*** Data records Section Begins ***
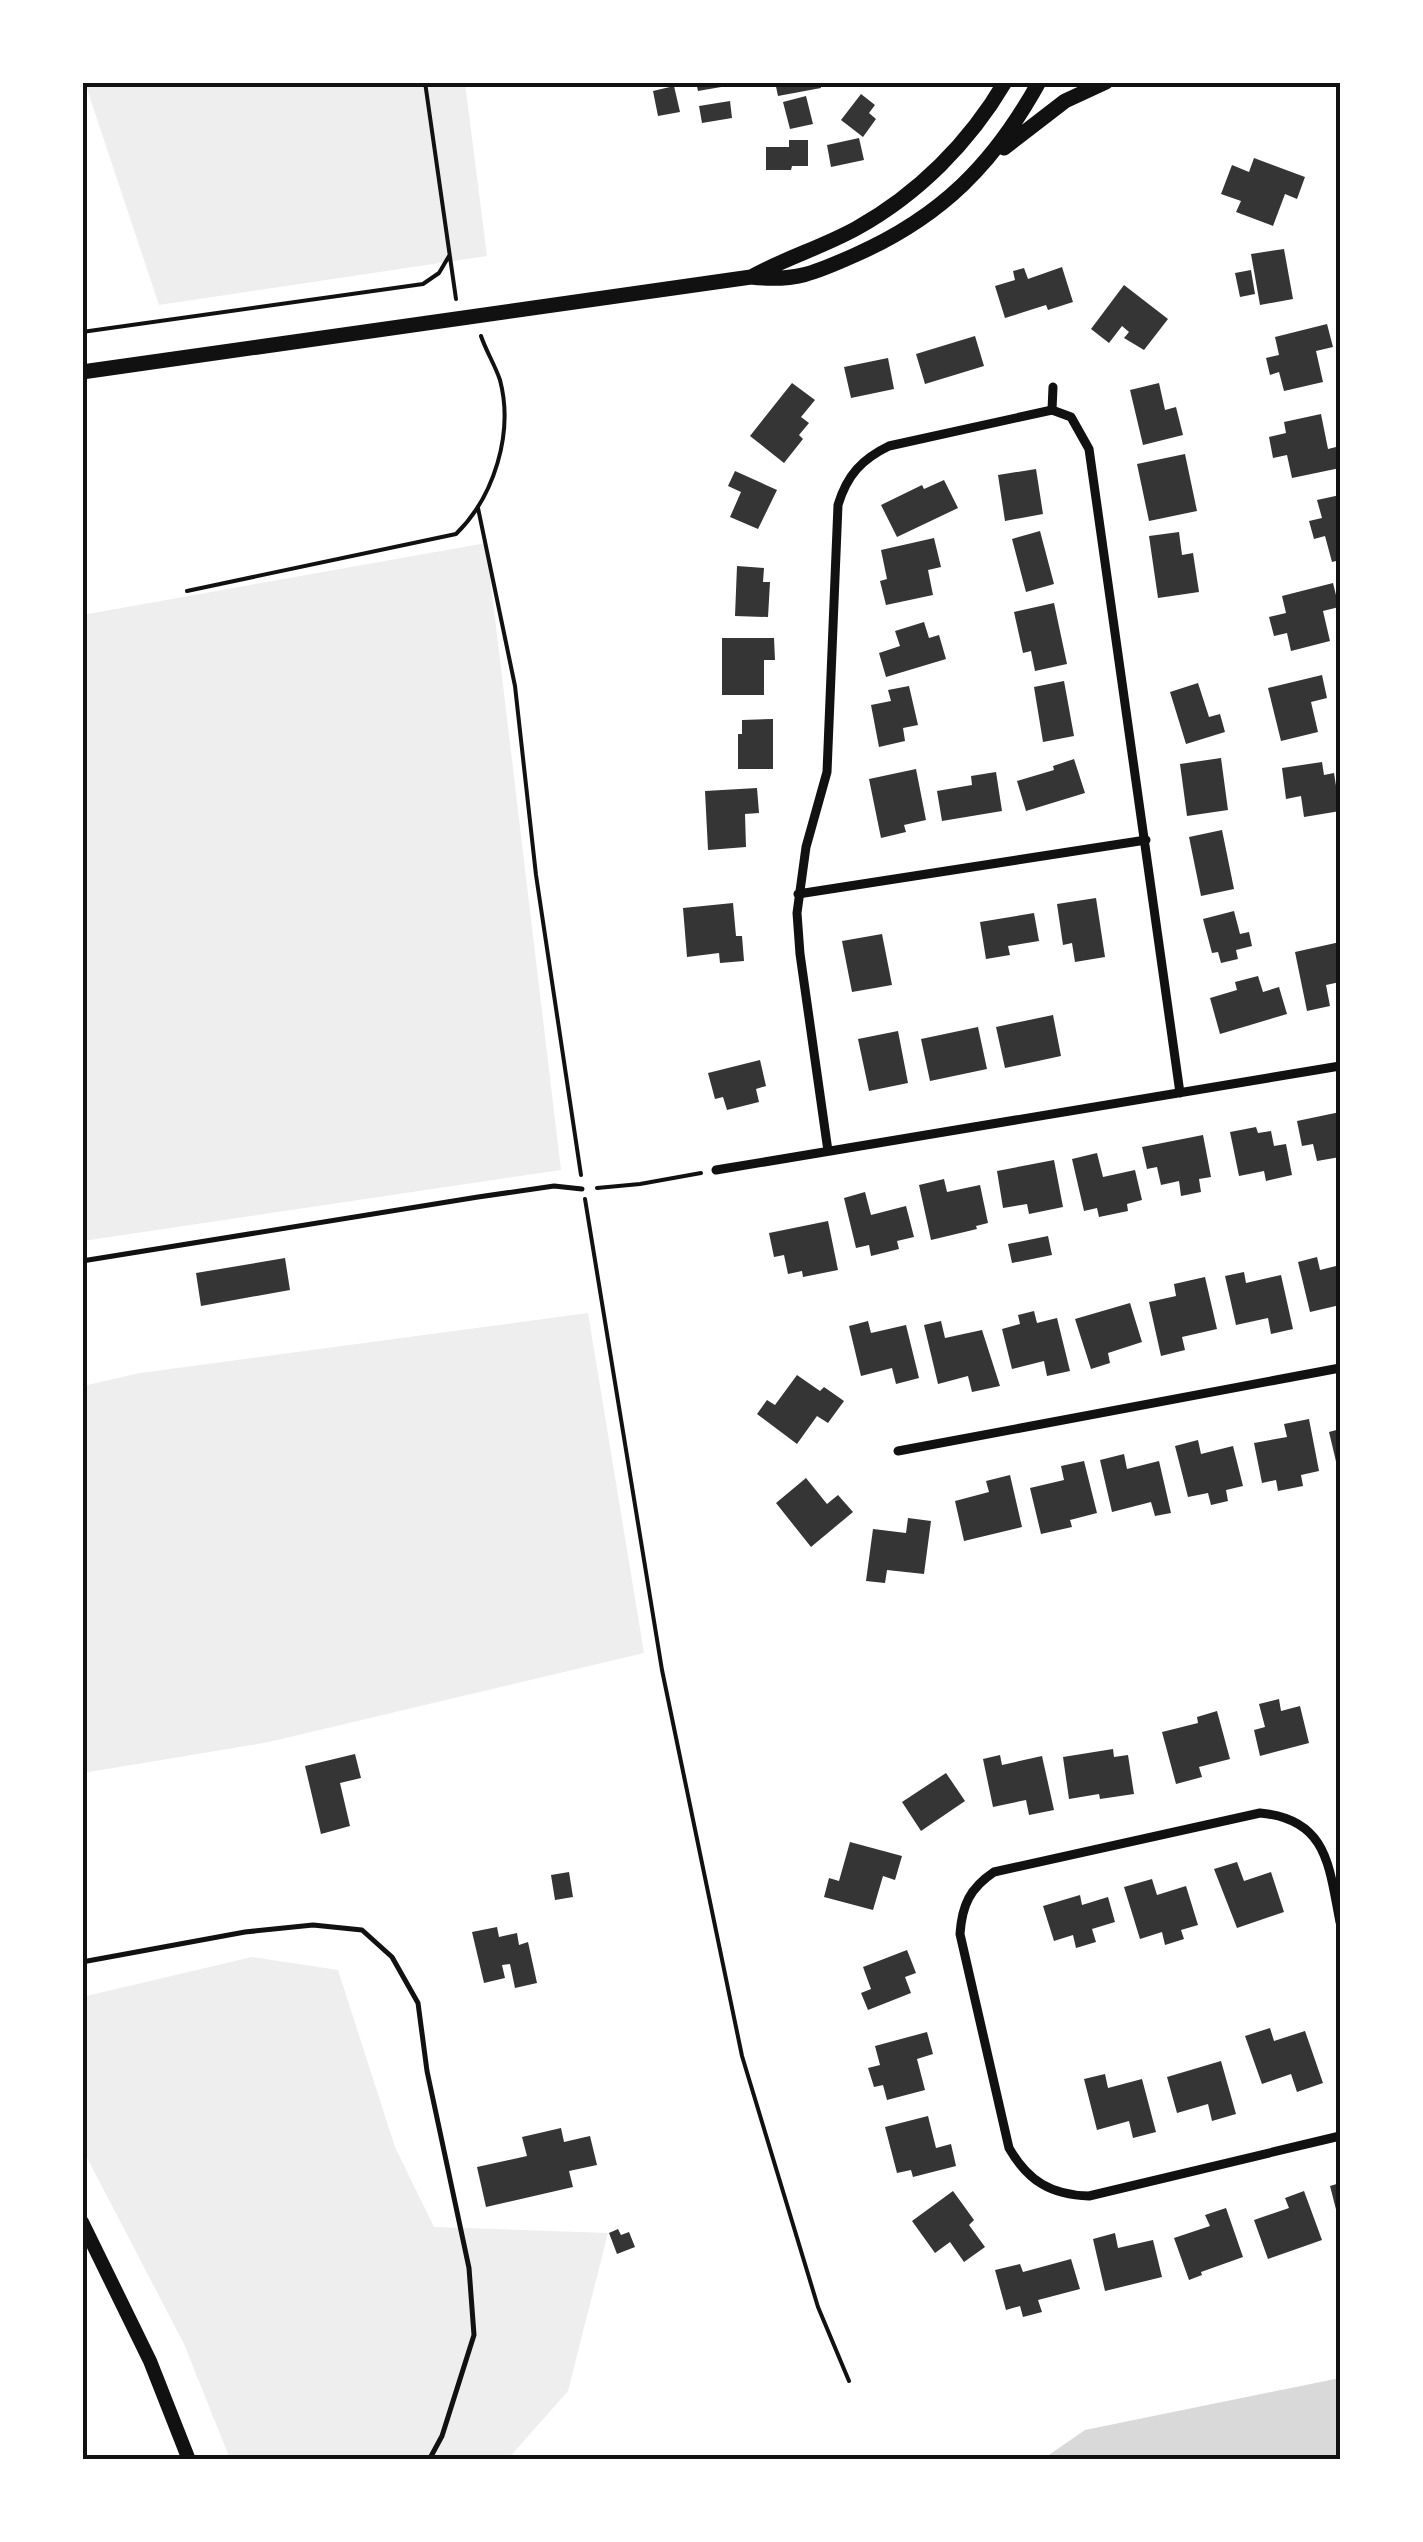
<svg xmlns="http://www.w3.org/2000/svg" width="1423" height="2542" viewBox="0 0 1423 2542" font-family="Ubuntu,sans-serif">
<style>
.green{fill:#eee}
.water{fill:#d9d9d9}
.building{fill:#353535}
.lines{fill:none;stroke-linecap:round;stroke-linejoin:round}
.path{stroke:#111;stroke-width:4}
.service{stroke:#111;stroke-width:5}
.minor{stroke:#111;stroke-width:9}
.secondary{stroke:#111;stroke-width:14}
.trunk{stroke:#111;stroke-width:15}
.neatline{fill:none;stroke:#111;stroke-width:4}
</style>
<rect width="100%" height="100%" fill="#fff"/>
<path class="green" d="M85 83H465L487 256 159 305Z
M486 543 561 1170 83 1241 82 615Z
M588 1313 644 1653 269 1742 83 1773V1386L140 1373Z
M252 1957 338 1970 395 2147 434 2227 608 2233 568 2391 508 2459H230L184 2344 83 2150 82 1997Z"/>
<path class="water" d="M1340 2378V2459H1043L1085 2430Z"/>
<path class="building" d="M696 82H726L727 86 698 91Z
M775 82H820L821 88 778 96Z
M674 86 680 112 658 116 653 91Z
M861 94 875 105 869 113 876 119 863 137 841 120Z
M806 96 813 124 790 129 783 102Z
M730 101 732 118 702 123 699 106Z
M859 138 864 160 831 167 827 145Z
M789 140H808V166H792L791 170H766V147H789Z
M1254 158 1305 177 1297 199 1285 194 1273 226 1236 212 1241 201 1221 194 1232 165 1249 172Z
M1284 249 1293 299 1260 305 1251 254Z
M1062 267 1073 302 1048 310 1046 305 1005 318 995 286 1015 280 1013 271 1024 268 1028 279Z
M1251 270 1255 294 1240 297 1235 273Z
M1124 285 1168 319 1144 350 1124 338 1129 332 1122 326 1109 343 1091 329Z
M1327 324 1333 347 1316 351 1323 382 1284 391 1279 372 1270 375 1266 358 1279 355 1275 337Z
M975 336 984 366 925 384 916 354Z
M888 358 894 389 851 398 844 367Z
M792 383 815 400 801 417 809 423 799 435 803 439 784 463 750 436Z
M1159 383 1165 410 1176 407 1183 435 1143 445 1130 390Z
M1321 414 1328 449 1340 446V468L1292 478 1287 455 1273 458 1269 437 1286 433 1284 422Z
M1185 454 1197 511 1149 521 1137 464Z
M1036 469 1043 514 1005 521 998 475Z
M735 471 777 490 758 529 730 517 741 492 728 486Z
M944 480 958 508 897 537 881 505 922 485 924 489Z
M1340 495V560L1332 562 1325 536 1314 539 1309 521 1322 518 1317 500Z
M1040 531 1054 584 1026 592 1012 539Z
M1179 532 1182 555 1193 553 1199 592 1158 598 1149 536Z
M934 538 941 567 928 570 933 595 886 605 880 581 887 579 881 550Z
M737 566 764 568 763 582H770L768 617 735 616Z
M1333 583 1339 607 1323 611 1330 641 1291 651 1287 633 1274 636 1269 617 1286 613 1282 596Z
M1054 603 1067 664 1035 671 1031 651 1023 653 1014 612Z
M924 622 929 638 939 635 946 659 886 677 879 653 900 646 895 631Z
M722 638H774L775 660H764V695H722Z
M1322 675 1327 698 1311 702 1318 732 1281 741 1268 688Z
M1064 681 1074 736 1043 742 1034 687Z
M1198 683 1209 717 1220 714 1225 732 1186 744 1170 692Z
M909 686 918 725 903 728 905 741 879 747 871 705 891 701 888 690Z
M773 719V769H738V734H742V720Z
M1221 758 1228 810 1187 816 1180 764Z
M1074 759 1085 793 1026 811 1017 781 1054 770 1053 766Z
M1322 762 1324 775 1334 773 1340 811 1304 817 1301 796 1286 799 1282 768Z
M916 769 926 820 904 825 906 832 881 838 869 779Z
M996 772 1002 811 942 821 937 791 972 785 971 776Z
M757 788 759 813 745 814 746 847 708 850 705 791Z
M1222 830 1234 889 1201 896 1189 837Z
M1096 898 1105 957 1075 962 1072 943 1063 945 1057 904Z
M733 903 736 936H742L744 961 720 963 719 953 687 957 683 908Z
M1234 911 1240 934 1249 932 1252 946 1236 950 1238 959 1221 963 1218 952 1212 953 1203 919Z
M1034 913 1039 941 1008 946 1010 955 986 959 980 922Z
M882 934 892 985 852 992 842 941Z
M1340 942V982L1326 985 1330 1006 1307 1011 1295 952Z
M1258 976 1263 992 1279 987 1287 1014 1220 1034 1210 998 1237 990 1235 982Z
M1053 1015 1061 1056 1005 1068 996 1027Z
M978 1027 987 1069 930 1081 921 1039Z
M898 1031 908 1083 869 1091 858 1039Z
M760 1060 766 1086 756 1089 759 1102 727 1110 723 1097 715 1099 708 1073Z
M1340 1112V1157L1317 1161 1313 1144 1302 1146 1297 1121Z
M1256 1127 1258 1133 1271 1131 1274 1146 1286 1144 1292 1175 1266 1181 1264 1171 1239 1176 1230 1132Z
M1203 1135 1211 1177 1199 1179 1201 1192 1181 1196 1179 1181 1161 1185 1157 1167 1147 1169 1142 1147Z
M1097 1153 1103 1177 1135 1170 1142 1200 1127 1204 1128 1211 1099 1217 1097 1208 1084 1211 1072 1159Z
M1054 1160 1063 1207 1029 1214 1027 1204 1003 1208 997 1171Z
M944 1179 947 1192 980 1185 988 1223 976 1226 977 1229 931 1240 919 1185Z
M865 1192 871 1215 906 1206 914 1237 897 1241 899 1249 871 1256 869 1245 856 1248 844 1198Z
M828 1221 838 1270 803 1277 802 1271 788 1274 784 1255 774 1257 769 1233Z
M1048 1236 1052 1255 1012 1263 1008 1244Z
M1317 1257 1320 1270 1340 1265V1305L1310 1312 1298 1262Z
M285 1258 290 1290 201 1306 196 1273Z
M1244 1272 1246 1283 1281 1275 1293 1329 1271 1334 1268 1318 1236 1325 1225 1276Z
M1205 1277 1217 1329 1182 1337 1185 1350 1161 1356 1149 1302 1176 1296 1174 1284Z
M1130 1303 1142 1342 1108 1353 1110 1363 1091 1369 1075 1319Z
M1034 1311 1037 1323 1057 1318 1070 1371 1047 1376 1044 1361 1012 1369 1002 1329 1020 1324 1018 1315Z
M868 1321 871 1333 906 1325 919 1378 896 1384 892 1368 861 1376 849 1326Z
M941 1321 945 1338 982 1330 1000 1386 972 1392 968 1376 938 1384 924 1325Z
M797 1375 820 1391 824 1387 844 1401 828 1423 817 1416 797 1444 757 1414 767 1400 775 1405Z
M1309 1419 1319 1471 1301 1475 1303 1486 1278 1491 1276 1480 1262 1483 1254 1443 1287 1437 1284 1424Z
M1340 1429V1474H1339L1329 1432Z
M1198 1440 1201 1454 1233 1446 1243 1486 1226 1490 1228 1501 1211 1505 1208 1493 1188 1497 1175 1446Z
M1124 1454 1127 1469 1159 1461 1171 1513 1155 1516 1151 1502 1112 1512 1100 1460Z
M1084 1461 1097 1513 1070 1520 1072 1527 1041 1534 1030 1488 1064 1480 1061 1466Z
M1010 1475 1022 1527 964 1541 955 1501 989 1492 986 1481Z
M806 1478 827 1504 838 1495 853 1512 811 1547 776 1503Z
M908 1518 931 1521 924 1574 887 1570 885 1583 866 1581 873 1529 906 1533Z
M1279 1699 1281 1711 1300 1706 1309 1743 1260 1756 1254 1730 1265 1727 1259 1704Z
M1217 1711 1230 1759 1199 1767 1202 1777 1176 1784 1162 1732 1198 1723 1197 1717Z
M1113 1749 1114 1757 1128 1755 1134 1794 1100 1799 1099 1794 1069 1799 1063 1757Z
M355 1754 361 1778 340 1783 350 1826 321 1834 305 1766Z
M1000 1755 1002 1765 1042 1756 1054 1810 1029 1815 1026 1800 993 1807 983 1759Z
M946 1773 965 1801 921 1831 902 1802Z
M850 1842 902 1856 895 1880 883 1876 873 1910 824 1897 829 1878 839 1881Z
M1237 1862 1244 1881 1271 1872 1284 1912 1237 1928 1214 1869Z
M569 1872 573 1897 555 1900 551 1875Z
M1152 1879 1157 1895 1186 1886 1198 1925 1181 1930 1184 1939 1165 1945 1162 1932 1140 1939 1124 1887Z
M1080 1895 1082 1905 1108 1897 1115 1922 1092 1929 1096 1942 1076 1948 1073 1935 1054 1941 1043 1906Z
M497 1927 499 1937 517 1933 519 1945 528 1942 537 1983 515 1988 510 1964 502 1965 505 1978 484 1983 472 1932Z
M907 1950 916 1973 905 1977 911 1993 868 2010 861 1993 871 1989 863 1967Z
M1270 2028 1274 2041 1305 2031 1323 2083 1297 2092 1291 2074 1262 2084 1245 2036Z
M927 2032 933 2054 917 2059 925 2090 887 2100 883 2085 874 2087 868 2068 880 2065 875 2046Z
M1221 2061 1236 2114 1212 2121 1208 2104 1177 2113 1167 2077Z
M1105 2074 1108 2088 1142 2079 1156 2132 1133 2138 1129 2121 1097 2130 1084 2079Z
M928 2116 936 2148 951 2144 956 2166 913 2177 911 2170 897 2173 885 2127Z
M561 2128 564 2142 590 2136 597 2165 569 2171 573 2187 486 2207 477 2167 527 2156 522 2137Z
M1340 2183V2221H1339L1330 2186Z
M953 2191 974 2220 969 2225 985 2247 964 2262 950 2242 935 2253 912 2221Z
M1304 2191 1322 2240 1268 2259 1254 2220 1289 2208 1285 2198Z
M1226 2208 1243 2257 1201 2272 1202 2275 1189 2280 1174 2238 1210 2226 1205 2215Z
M618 2229 621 2235 629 2232 635 2247 617 2254 609 2233Z
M1115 2233 1118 2248 1153 2240 1162 2277 1105 2291 1093 2239Z
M1071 2259 1080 2289 1038 2300 1042 2312 1023 2317 1020 2306 1006 2310 995 2270 1020 2264 1023 2272Z"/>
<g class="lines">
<path class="path" d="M425 82 456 299
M82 332 423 284 439 273 449 256
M478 508 515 686 536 875 581 1175
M187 591 456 534C494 497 514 433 500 380 495 365 486 351 481 336
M597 1188 640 1184 701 1173
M585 1199 662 1670 742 2056 818 2307 849 2381"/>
<path class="service" d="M82 1261 478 1197 554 1186 582 1189
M82 1962 245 1932 313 1925 362 1930 392 1957 418 2003 427 2071 469 2268 474 2335 442 2436 429 2460"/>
<path class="minor" d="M1052 410 1053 387
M798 894 1146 840
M828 1151 800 954 797 913 806 847 827 772 838 505C847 475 862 459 889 446L1052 410 1071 417 1089 449 1180 1093
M716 1170 1340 1066
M898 1451 1340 1368
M1340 1922C1329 1867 1328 1819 1260 1813L994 1872C970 1888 962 1905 960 1934L1009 2148C1028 2181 1051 2195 1089 2196L1340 2136"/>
<path class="secondary" d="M82 2222 150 2361 189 2460"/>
<path class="trunk" d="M1004 148 1065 101 1106 82
M751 277C785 258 823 247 857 228 918 194 969 143 1005 82
M82 372 751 277C795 282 815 273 855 255 941 217 994 164 1039 82"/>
</g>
<rect width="1423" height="2542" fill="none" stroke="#ffffff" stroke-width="170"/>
<rect x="85" y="85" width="1253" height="2372" class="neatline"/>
</svg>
*** Data records Section Ends ***
With "lines" as the search string, filter the records and return each line that has it.

**Output of the task:**
.lines{fill:none;stroke-linecap:round;stroke-linejoin:round}
<g class="lines">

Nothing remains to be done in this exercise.